Another way we empower leaders is by helping them view DataClassroom not as an add-on, but as an extension of the NGSS Science and Engineering Practices, especially Analyzing and Interpreting Data and Using Mathematics and Computational Thinking. This ensures that leaders can directly connect the classroom use of DataClassroom to district science goals and accountability frameworks.
Learning and Growing with NSELA
Overall, I think our biggest innovation is not in flashy features, but in helping science leadership recognize the 21st-century need to make authentic data work possible for every student. Through NSELA, we have had the opportunity to share not only our tools, but also our professional development strategies that give teachers the confidence to bring authentic data into their classrooms. NSELA has provided us with a platform to highlight success stories, learn from the challenges leaders are facing across the country, and ensure our solutions are aligned with their priorities. This two-way exchange has helped us refine our work and tailor our resources to meet the real needs of science leaders and the schools they serve.

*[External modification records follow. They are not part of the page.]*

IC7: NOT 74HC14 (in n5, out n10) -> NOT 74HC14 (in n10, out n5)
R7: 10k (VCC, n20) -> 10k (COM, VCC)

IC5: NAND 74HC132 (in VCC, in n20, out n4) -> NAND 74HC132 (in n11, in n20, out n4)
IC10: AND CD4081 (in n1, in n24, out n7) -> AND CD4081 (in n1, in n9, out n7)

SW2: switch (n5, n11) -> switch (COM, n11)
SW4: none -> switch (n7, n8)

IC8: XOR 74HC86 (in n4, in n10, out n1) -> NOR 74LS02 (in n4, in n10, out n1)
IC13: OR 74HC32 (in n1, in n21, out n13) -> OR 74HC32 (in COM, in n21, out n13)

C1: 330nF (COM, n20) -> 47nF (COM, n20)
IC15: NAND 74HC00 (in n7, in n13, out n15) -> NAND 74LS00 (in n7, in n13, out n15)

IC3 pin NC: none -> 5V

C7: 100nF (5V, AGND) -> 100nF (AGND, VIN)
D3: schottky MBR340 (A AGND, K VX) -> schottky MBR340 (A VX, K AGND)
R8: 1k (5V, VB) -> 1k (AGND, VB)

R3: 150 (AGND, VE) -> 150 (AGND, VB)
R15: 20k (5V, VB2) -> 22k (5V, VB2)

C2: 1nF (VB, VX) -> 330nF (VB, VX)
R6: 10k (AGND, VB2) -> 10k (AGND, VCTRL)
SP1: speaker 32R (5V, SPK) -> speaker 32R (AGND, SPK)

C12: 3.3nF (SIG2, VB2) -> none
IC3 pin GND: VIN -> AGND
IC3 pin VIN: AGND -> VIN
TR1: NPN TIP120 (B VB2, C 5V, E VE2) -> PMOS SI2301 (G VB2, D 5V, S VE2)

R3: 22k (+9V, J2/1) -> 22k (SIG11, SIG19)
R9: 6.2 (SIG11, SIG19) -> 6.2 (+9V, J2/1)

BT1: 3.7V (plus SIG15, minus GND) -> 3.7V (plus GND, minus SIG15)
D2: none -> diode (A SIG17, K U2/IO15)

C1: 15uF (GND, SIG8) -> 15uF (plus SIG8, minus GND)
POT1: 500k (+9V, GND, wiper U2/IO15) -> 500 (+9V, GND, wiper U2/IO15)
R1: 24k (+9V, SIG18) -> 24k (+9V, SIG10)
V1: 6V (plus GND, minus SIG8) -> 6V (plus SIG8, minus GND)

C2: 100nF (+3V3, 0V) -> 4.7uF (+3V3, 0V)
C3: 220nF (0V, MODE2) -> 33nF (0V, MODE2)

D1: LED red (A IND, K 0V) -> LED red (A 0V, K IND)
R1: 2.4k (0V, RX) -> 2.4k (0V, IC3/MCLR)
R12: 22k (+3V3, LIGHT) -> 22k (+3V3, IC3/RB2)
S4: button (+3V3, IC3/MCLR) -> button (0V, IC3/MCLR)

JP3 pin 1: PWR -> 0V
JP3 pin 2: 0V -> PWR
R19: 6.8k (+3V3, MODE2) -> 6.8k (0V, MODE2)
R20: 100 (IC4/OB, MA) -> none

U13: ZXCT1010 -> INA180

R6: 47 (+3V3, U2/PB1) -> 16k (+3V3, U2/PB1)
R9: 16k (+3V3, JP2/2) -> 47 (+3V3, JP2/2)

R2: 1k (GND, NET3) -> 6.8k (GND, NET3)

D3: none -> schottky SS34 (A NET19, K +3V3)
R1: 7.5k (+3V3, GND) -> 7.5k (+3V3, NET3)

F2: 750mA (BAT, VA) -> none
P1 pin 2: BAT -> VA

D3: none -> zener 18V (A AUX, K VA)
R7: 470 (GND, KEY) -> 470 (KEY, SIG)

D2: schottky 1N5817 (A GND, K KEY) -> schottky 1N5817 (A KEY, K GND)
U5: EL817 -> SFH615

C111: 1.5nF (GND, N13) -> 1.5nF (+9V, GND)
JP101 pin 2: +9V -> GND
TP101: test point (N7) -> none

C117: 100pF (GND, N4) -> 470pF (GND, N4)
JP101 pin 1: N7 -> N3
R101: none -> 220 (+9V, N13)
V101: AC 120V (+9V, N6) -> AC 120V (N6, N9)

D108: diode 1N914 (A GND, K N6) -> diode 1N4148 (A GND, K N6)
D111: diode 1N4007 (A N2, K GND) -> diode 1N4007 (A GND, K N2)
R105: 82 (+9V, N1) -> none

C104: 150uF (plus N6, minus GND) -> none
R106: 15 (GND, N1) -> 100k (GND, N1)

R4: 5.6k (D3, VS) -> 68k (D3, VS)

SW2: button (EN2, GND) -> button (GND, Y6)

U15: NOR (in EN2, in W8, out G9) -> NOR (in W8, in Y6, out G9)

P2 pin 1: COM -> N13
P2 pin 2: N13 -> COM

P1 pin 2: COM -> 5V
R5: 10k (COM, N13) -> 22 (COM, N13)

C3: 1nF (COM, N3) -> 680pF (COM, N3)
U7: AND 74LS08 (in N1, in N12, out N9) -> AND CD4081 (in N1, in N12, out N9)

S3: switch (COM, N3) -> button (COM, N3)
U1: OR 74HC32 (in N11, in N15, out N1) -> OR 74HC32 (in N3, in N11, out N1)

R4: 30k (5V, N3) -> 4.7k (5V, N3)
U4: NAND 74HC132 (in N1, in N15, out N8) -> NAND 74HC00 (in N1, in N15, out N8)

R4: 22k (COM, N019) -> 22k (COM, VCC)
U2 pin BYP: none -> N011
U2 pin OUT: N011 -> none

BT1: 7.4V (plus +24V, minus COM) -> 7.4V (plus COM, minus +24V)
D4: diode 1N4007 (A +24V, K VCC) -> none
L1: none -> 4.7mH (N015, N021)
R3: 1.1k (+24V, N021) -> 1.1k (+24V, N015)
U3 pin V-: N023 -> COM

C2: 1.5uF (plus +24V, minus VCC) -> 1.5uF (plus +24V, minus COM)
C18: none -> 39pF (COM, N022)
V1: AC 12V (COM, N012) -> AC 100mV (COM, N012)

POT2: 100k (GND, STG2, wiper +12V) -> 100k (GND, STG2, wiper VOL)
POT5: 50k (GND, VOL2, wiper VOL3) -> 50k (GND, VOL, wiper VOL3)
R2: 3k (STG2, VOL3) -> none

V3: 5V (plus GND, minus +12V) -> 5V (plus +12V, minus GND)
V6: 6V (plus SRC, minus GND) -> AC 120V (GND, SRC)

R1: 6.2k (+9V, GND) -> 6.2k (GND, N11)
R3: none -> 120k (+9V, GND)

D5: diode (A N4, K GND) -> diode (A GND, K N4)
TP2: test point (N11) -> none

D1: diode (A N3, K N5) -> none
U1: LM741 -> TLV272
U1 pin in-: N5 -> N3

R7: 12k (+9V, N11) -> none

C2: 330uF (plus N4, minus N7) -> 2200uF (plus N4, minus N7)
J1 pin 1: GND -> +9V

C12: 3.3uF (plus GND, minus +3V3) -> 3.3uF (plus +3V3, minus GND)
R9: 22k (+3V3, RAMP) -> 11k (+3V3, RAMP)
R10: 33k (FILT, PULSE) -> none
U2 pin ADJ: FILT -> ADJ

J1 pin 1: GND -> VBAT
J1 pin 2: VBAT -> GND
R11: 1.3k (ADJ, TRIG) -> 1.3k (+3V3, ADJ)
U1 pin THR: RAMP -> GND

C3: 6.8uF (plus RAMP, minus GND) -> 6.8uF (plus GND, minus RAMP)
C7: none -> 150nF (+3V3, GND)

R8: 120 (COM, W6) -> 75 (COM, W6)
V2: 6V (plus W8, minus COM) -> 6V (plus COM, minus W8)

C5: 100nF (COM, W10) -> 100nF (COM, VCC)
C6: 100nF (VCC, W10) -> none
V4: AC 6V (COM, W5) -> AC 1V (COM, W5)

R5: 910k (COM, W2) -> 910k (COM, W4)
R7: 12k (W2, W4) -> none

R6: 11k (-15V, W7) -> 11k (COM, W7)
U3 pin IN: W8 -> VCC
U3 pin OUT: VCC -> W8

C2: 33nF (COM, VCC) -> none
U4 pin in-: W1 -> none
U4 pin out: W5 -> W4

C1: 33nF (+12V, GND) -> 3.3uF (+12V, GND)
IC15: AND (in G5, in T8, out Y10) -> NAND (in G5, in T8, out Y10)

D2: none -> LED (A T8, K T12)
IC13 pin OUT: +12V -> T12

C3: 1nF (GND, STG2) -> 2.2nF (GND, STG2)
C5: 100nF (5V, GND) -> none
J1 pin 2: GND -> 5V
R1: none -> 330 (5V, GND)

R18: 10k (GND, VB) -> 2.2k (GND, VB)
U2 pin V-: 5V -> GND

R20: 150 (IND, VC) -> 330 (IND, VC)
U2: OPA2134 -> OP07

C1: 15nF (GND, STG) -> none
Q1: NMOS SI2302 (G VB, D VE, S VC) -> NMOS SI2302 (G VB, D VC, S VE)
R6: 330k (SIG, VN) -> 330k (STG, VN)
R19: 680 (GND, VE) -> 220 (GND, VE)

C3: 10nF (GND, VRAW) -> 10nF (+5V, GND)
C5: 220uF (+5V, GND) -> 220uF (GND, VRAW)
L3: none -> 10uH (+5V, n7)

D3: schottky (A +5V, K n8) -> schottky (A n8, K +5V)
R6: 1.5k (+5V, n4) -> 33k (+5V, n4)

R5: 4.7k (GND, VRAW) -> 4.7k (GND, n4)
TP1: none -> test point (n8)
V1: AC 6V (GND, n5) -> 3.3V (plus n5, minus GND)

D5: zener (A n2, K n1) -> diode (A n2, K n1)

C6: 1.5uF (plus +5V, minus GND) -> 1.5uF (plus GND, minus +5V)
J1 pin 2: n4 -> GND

Advice for Science Education Leaders
My advice is simple: invest in your teachers first, and the rest will follow. Science education leadership is not just about adopting new standards or choosing the right tools—it is about creating the conditions where teachers feel confident, supported, and inspired to take risks in their classrooms. If districts and states do more to support their teachers, then science leaders will be able to achieve more with their schools and departments.
Second, I encourage supervisors to make data literacy a priority across grade levels and subject areas. Authentic data analysis is not just for AP Biology or advanced labs. When middle school students learn to graph and interpret real data, they are building the foundation for scientific thinking that will carry them through high school, into college, and beyond. Leaders who set the expectation that “every student is a data student” help make equity in science education a reality.
Finally, stay connected with your peers. Organizations like NSELA give science leaders the chance to learn from one another, share what is working, and collectively move the field forward. Leadership is not about having all the answers, but about creating networks of support where innovation and good ideas can spread.
In short, my advice is this: empower your teachers, prioritize data literacy for all students, and lean on your professional community. That combination builds leadership that lasts.